College Unbound Partners with Nonviolence Institute for Art Exhibition

Partnership with Nonviolence InstituteFrom November 2023 through February 2024, College Unbound and the Nonviolence Institute in Providence, RI presented ‘Makes Me Wanna Holla: Art, Death, Imprisonment’ by Dorothy Burge and Michelle Daniel Jones – a nationally touring exhibition that centers the voices and art of incarcerated individuals with the aim to bring awareness to the moral costs and injustices of the carceral system.

The exhibit was created out of a yearlong “Artist for the People” Practitioner fellowship for Michelle Daniel Jones and Dorothy Burge. The two artists first presented the exhibit through a partnership between the University of Chicago’s Center for the Study of Race, Politics, and Culture (CSRPC) and the Pozen Center Human Rights Lab.

The exhibition aims to raise awareness and mourn the loss of individuals unjustly impacted by the carceral system as well as foster discourse on restoring trust between community and institutions of public safety, acknowledging unjust histories and working to improve future outcomes, and community mourning and healing.

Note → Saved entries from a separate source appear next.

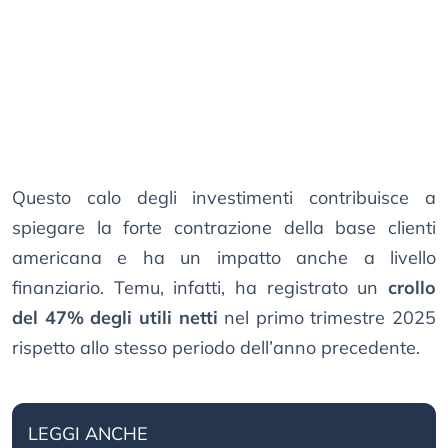
Questo calo degli investimenti contribuisce a
spiegare la forte contrazione della base clienti
americana e ha un impatto anche a livello
finanziario. Temu, infatti, ha registrato un
crollo
del 47% degli utili netti
nel primo trimestre 2025
rispetto allo stesso periodo dell’anno precedente.
LEGGI ANCHE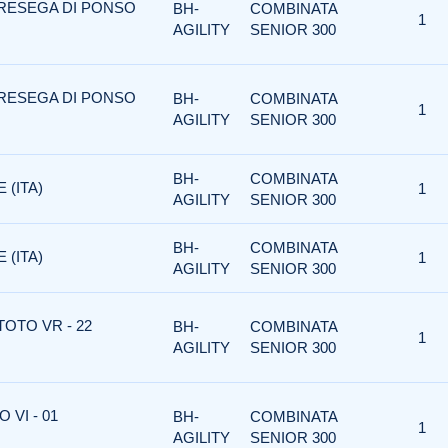
BRESEGA DI PONSO
BH-
COMBINATA
1
AGILITY
SENIOR 300
BRESEGA DI PONSO
BH-
COMBINATA
1
AGILITY
SENIOR 300
BH-
COMBINATA
 (ITA)
1
AGILITY
SENIOR 300
BH-
COMBINATA
 (ITA)
1
AGILITY
SENIOR 300
TOTO VR - 22
BH-
COMBINATA
1
AGILITY
SENIOR 300
 VI - 01
BH-
COMBINATA
1
AGILITY
SENIOR 300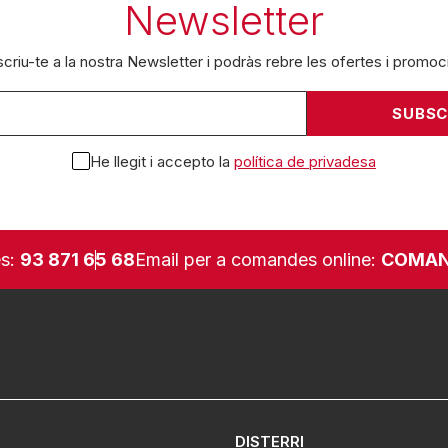
Newsletter
criu-te a la nostra Newsletter i podràs rebre les ofertes i promoc
He llegit i accepto la
política de privadesa
es:
93 871 65 68
Email per a comandes online:
COMAN
DISTERRI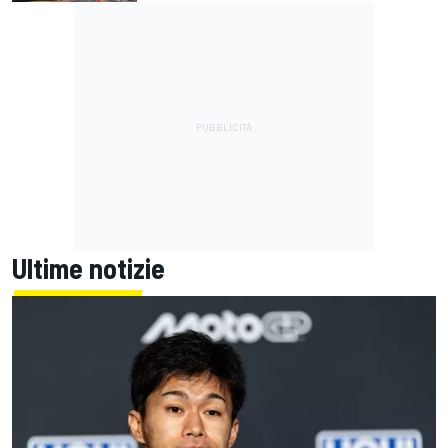
Ultime notizie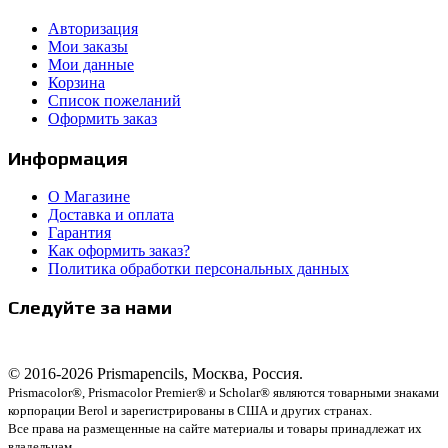
Авторизация
Мои заказы
Мои данные
Корзина
Список пожеланий
Оформить заказ
Информация
О Магазине
Доставка и оплата
Гарантия
Как оформить заказ?
Политика обработки персональных данных
Следуйте за нами
© 2016-2026 Prismapencils, Москва, Россия.
Prismacolor®, Prismacolor Premier® и Scholar® являются товарными знаками
корпорации Berol и зарегистрированы в США и других странах.
Все права на размещенные на сайте материалы и товары принадлежат их
владельцам.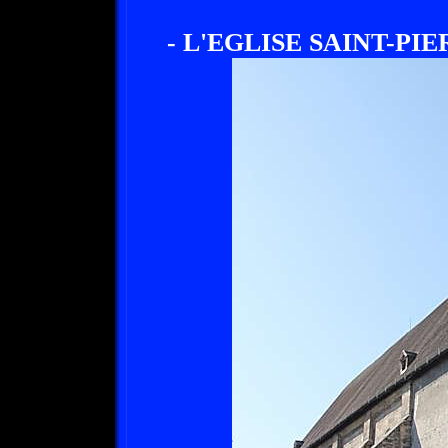
- L'EGLISE SAINT-PI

Photo of partnership with Nonviolence Institute

Both College Unbound and the Nonviolence Institute share the vision that education, whether it’s an experience-based college degree for working adults as offered by College Unbound or a Kingian nonviolence training with the Nonviolence Institute, is at the core for community renewal and growth.

Following the close of the exhibit, CU alum Kyle Campbell ‘23 will be presenting work from Rhode Island artists who have been in prison, and have created a piece of art during the pandemic that is Covid-related. Kyle’s exhibition will be part of a larger series of events co-sponsored by College Unbound and the Nonviolence Institute, to promote learning, reflection, and dialogue around the realities of carceral spaces, trauma, and safety. Stay tuned for more information on supporting Kyle and his fellow Rhode Island artists.Partnership with Nonviolence Institute

About the Curators:

Michelle Daniel Jones is a sixth-year doctoral student in the American studies program at New York University. Her dissertation focuses on creative liberation strategies of incarcerated women and the Alabama Prison Arts and Education Project. As an organizer, collaborator, and subject matter expert she creates opportunities to speak truth to power and serves in the development and operation of taskforces and initiatives to reduce harm and end mass incarceration.

Dorothy Burge is a fabric and multimedia artist and community activist who is inspired by history and current issues of social justice. She is a self-taught quilter who began creating fiber art in the 1990s after the birth of her daughter, Maya. Dorothy is a native and current resident of Chicago, but is descendent from a long line of quilters who hailed from Mississippi. These ancestors created beautiful quilts from recycled clothing. While she showed no interest in this art form as a child, she grew to treasure the quilts that were created by family elders. Her realization that the history and culture of her people were being passed through generations in this art form inspired her to use this medium as a tool to teach history, raise cultural awareness, and inspire action.